Bill Oakes, county public works director, explained that the engineering department is continuing to study the traffic on West Beach, but he said preliminary data shows that there is no need to lower the speed limit.

He said the national standard is to set the speed limit at the speed 85 percent of the drivers are traveling at.

Sheriff Hawley told the audience that traffic is becoming a greater and greater problem as the island population grows.

“I live in Freeland,” he said, “and I would never get to work if I stopped every violator on the way. ... I used to come to meetings like this and people talked about teenage drug use or crime, but now it’s traffic, traffic, everywhere it’s traffic.”

Yet Hawley explained that he simply doesn’t have enough deputies to consistently patrol roads for speeders. Only two deputies are on duty at a time in the entire north end of the island.

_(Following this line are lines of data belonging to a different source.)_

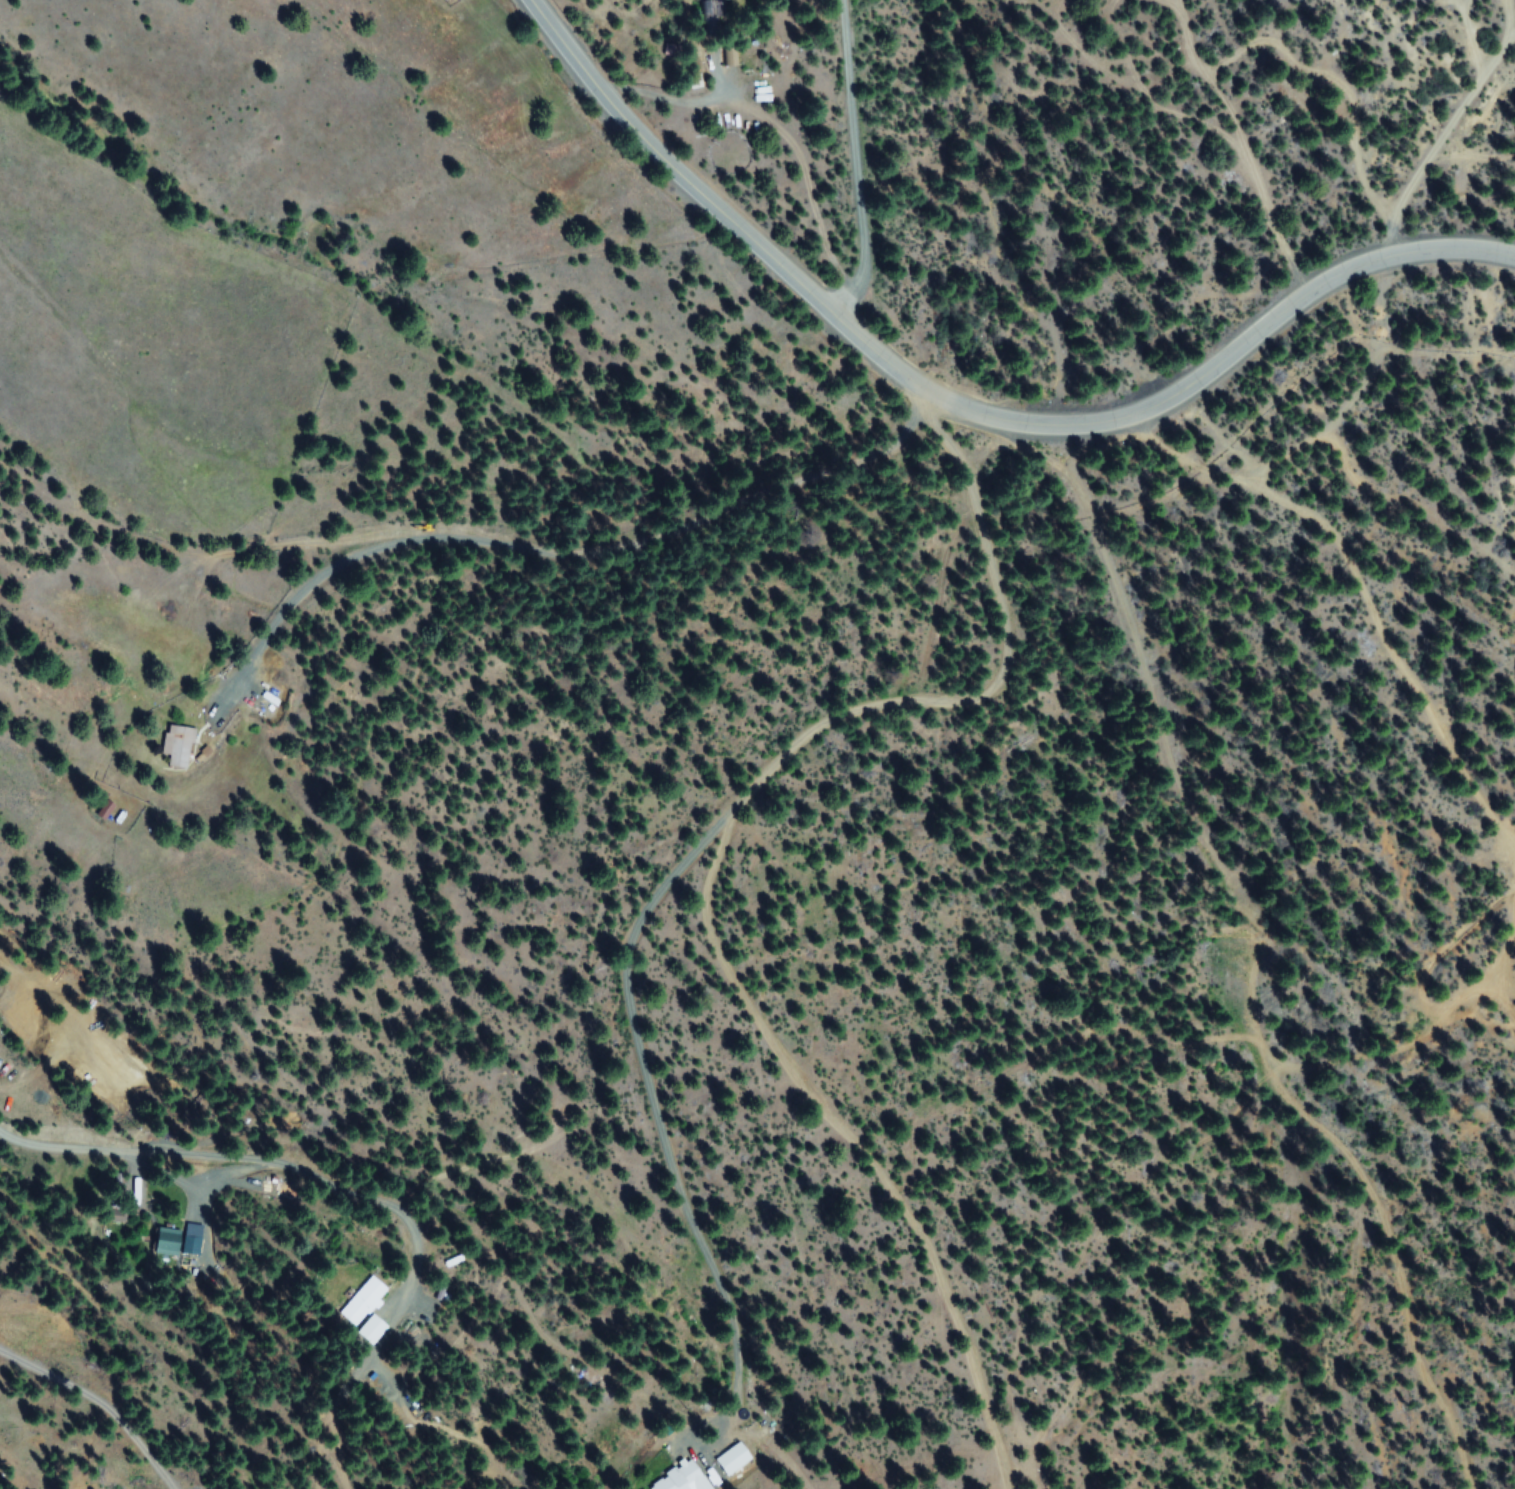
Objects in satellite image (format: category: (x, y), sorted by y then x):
road: (966, 410)
road: (572, 540)
building: (177, 746)
road: (745, 918)
road: (397, 1219)
building: (161, 1244)
building: (361, 1302)
building: (732, 1459)
building: (676, 1478)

“Our guys are just running from call to call to call,” he said, “and really don’t have time for traffic unless it’s a real hot spot like West Beach Road.”

At the end of the meeting, Commissioner McDowell addressed the crowd and thanked the residents for suggesting a wide range of ideas for making the road safer.

He said he would ask county staff to look at the suggestions, such as turning the hill into a no-passing zone, putting up signs warning of “hidden driveway,” placing more speed readers boards around and building bus enclosures for kids.

But McDowell left the question of whether to reduce speed limits open.

“We have to find a compromise that is right for everybody...” McDowell said. “Clearly there’s no clear-cut answers, even from this group.”